Muitas recomendações, regulamentos e normas, frequentemente adotados por inúmeras associações desportivas, determinam que esteja disponível em cada recinto onde se pratique desporto competitivo, ou em locais onde estejam presentes e concentradas muitas pessoas (como shoppings e aeroportos), um aparelho próprio para lidar com arritmias cardíacas (o desfibrilador).

Porquê?

No caso de uma pessoa (atleta ou outra) ter um desmaio súbito e não recuperar imediatamente a consciência, esse desfibrilador (automático), se imediatamente posto em ação (o que se faz, colocando umas placas autocolantes no peito da pessoa), identifica rapidamente o problema arrítmico e aplica um choque elétrico salvador, que regulariza o batimento do coração!

Isto, porque esse aparelho incorpora um microcomputador inteligente, com um algoritmo que lhe permite pensar e agir sem a intervenção humana (para além da sua inicial ativação).

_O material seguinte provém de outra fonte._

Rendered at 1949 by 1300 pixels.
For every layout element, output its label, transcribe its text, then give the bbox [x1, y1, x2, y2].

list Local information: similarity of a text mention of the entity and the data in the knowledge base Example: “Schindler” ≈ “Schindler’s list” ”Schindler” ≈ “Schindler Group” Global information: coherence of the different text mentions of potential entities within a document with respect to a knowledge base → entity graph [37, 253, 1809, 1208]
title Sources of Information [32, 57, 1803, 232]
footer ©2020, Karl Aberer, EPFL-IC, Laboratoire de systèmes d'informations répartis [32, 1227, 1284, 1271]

Alem disso, uma pequena equipa de pessoas, com um treino básico de “suporte de vida”, é o suficiente para que se mantenha o atleta vivo,até que o auxilio mais especializado (via 112/INEM) chegue ao local.

É fundamental agir nos primeiro três a cinco minutos. E, nos locais preparados para isso, a atuação é relativamente simples e muito eficaz: salva a vida. A ação efetuada tem grandes probabilidades de recuperar totalmente o funcionamento cardíaco!

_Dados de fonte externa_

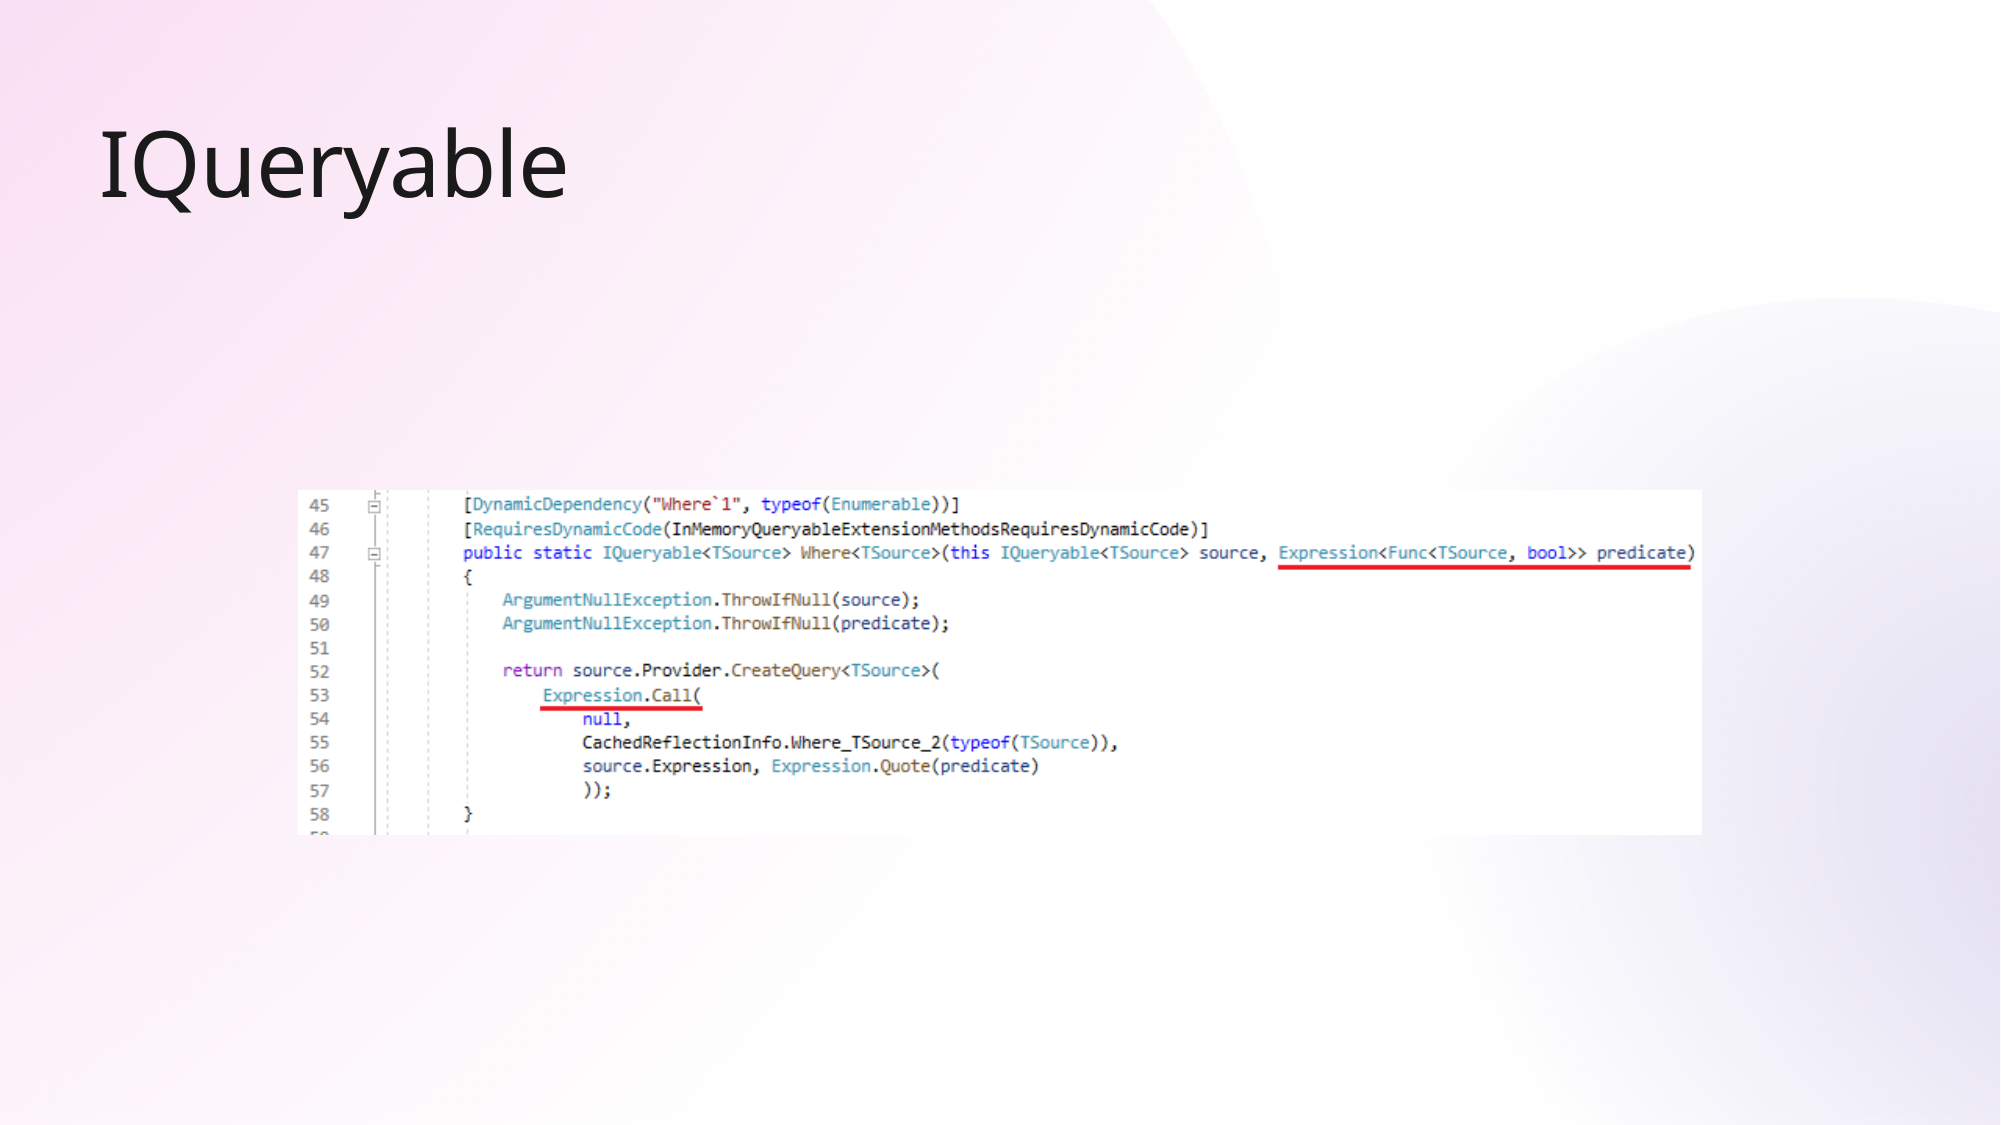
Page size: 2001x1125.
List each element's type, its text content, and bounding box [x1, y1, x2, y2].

title IQueryable [99, 99, 1900, 235]
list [298, 490, 1702, 835]
picture [0, 0, 2001, 1125]
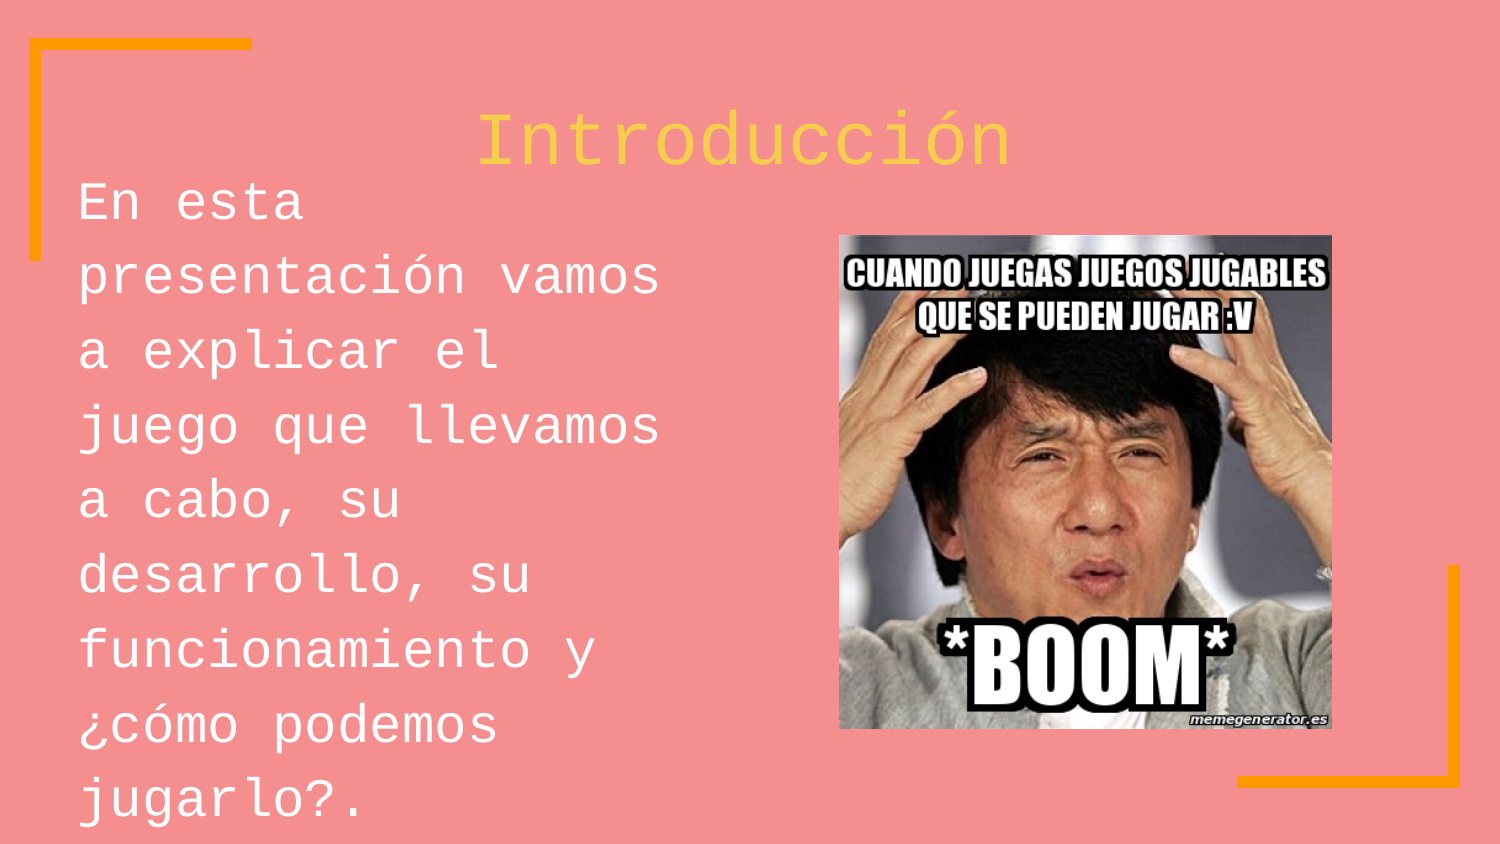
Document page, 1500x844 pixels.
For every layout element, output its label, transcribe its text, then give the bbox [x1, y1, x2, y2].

Será que os atletlas como o Quintana, Miklós Fehér, Pavão, David Longhurst, Antonio Puerta, Patrick Ekeng-Ekeng e muitos outros, que tinham quase todos uma anomalia não detetada no coração, que lhes terá provocado uma arritmia e um desmaio … será que algum deles estaria vivo se tivesse sido adequadamente tratado nos primeiros minutos? Será que eles teriam sido salvos se o desfibrilador lhes tivesse administrado um choque elétrico em tempo útil?

Não sabemos se isso poderia ter sido assim em muitos casos. Em alguns casos, temos a clara consciência que essa assistência, esse simples tratamento, esteve ausente.

Como o foi no caso de Miklós Fehér. Em 2004, num jogo Benfica-Guimarães, ele cai inanimado em campo. Toda a gente a ver, no estádio e na televisão. Percebeu-se imediatamente (ou eu percebi, porque é a minha especialidade) que ele ia morrer porque ninguém estava a prestar-lhe a correta assistência. Porque não apareceu imediatamente um desfibrilador! Ninguém tinha o equipamento adequado, ali à mão, para lhe poder ser aplicado um choque, eventualmente salvador!  Um desespero, compreender que, em cada segundo que passava, com as pessoas desesperadas a tentarem fazer algo, mas sem saberem muito bem o quê… e cada segundo que passava a vida se esvaía … e ao fim, já era tarde, já não havia retorno. E não estar lá para ajudar, fazer algo simples… Nunca mais se esquece.

Tal como os bombeiros praticam exercícios simulados para estarem aptos a apagarem fogos rapidamente, aqui deve também treinar-se, para se salvarem atletas desta estúpida morte súbita.

E eu pergunto: estará ao nosso alcance fazer mais? Para que os nossos melhores continuem connosco por muito mais tempo.